Ms. Mayer also said that she plans to work with large companies such as Apple Inc. (NASDAQ:AAPL) and Facebook. She said, “We are able to work with some of these players, who have a lot of strength, to really bolster our user experiences that we offer on the Yahoo! site.”

Mayer plans to consolidate the company’s offerings to a dozen core categories. They include mail, search, weather and other “daily habits.” According to Mayer, the content is important, but her main aim is to increase user’s attraction to the content. She said, “Our biggest business problem is impressions, can we get growth happening there. The way in a consumer business to grow revenue is grow usage or prices. We’re growing prices, we need to grow usage.” She believes that impressions come with traffic and it is the company’s content that is going to increase traffic.

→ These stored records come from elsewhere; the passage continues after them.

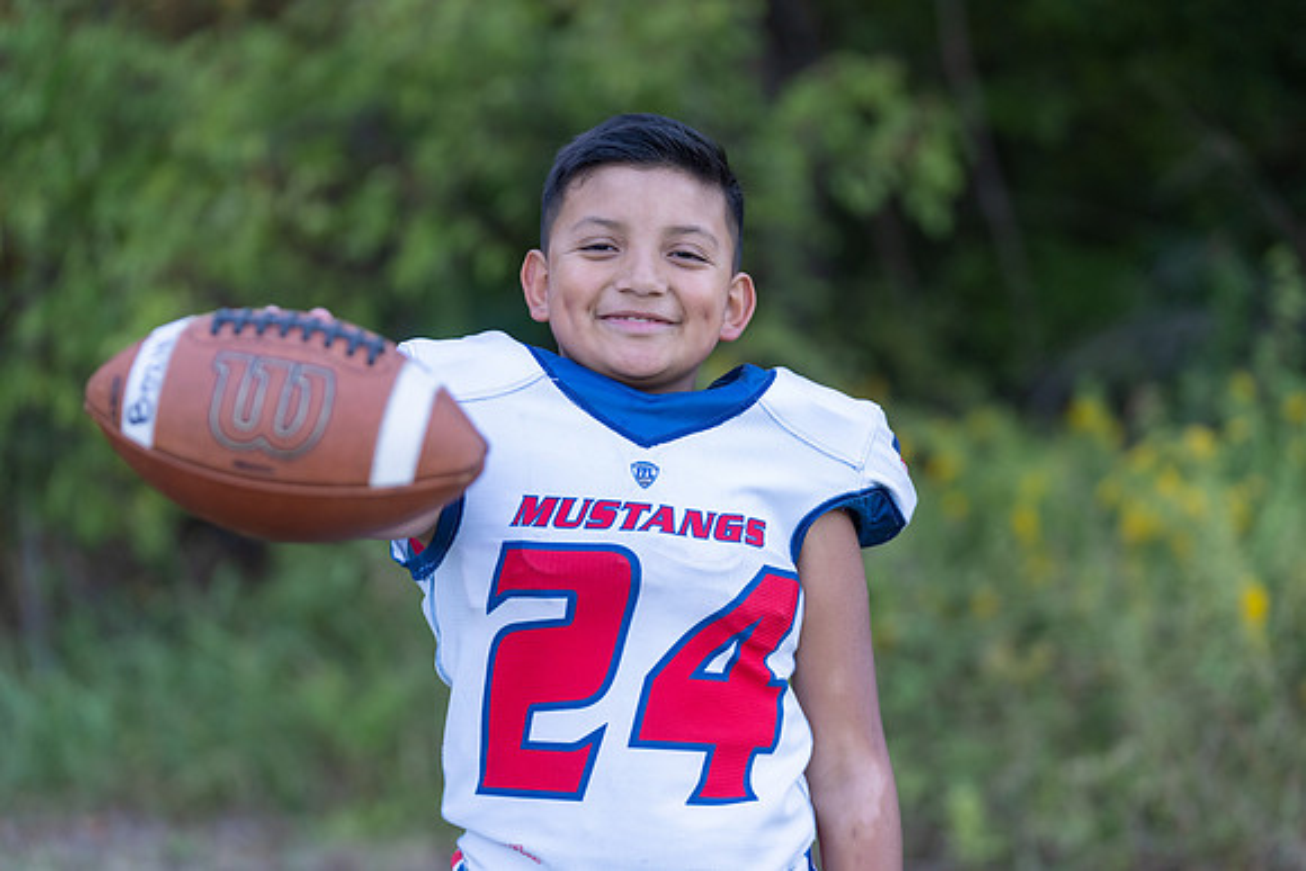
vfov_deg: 13.4
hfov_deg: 20.0
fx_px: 3698
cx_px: 675
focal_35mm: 102
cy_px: 446
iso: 400
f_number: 2.8
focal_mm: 98
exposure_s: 1/320
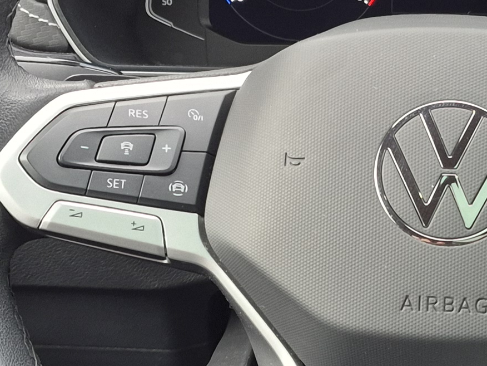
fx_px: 1477
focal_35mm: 105
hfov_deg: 18.5
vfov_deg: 14.0
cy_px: 300
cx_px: 399
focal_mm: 5.4
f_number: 1.8
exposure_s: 1/180
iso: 64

Microsoft will operate a U.S. advertising campaign influencing clients to drop Google’s Gmail for its own online email services, increasing its rivalry for internet users. Television, print and online spots will commence featuring of the word “Scroogled!” in the colors of logo of Google, criticizing the operator for scanning the text of email messages to tailor ads to users. In July 2012, Microsoft unveiled Outlook.com to slowly replace its free online email service Hotmail. According to ComScore’s November data, Hotmail has less than half as many users as compared to other online email services Gmail and Yahoo!. Microsoft’s Bing, a search engine that competes with Google, is also trying to increase its customer base in the U.S. by winning over Google users.

According to Chris Gaither, a spokesman for Google, “Advertising keeps Google and many of the websites and services Google offers free of charge. We work hard to make sure that ads are safe, unobtrusive and relevant.”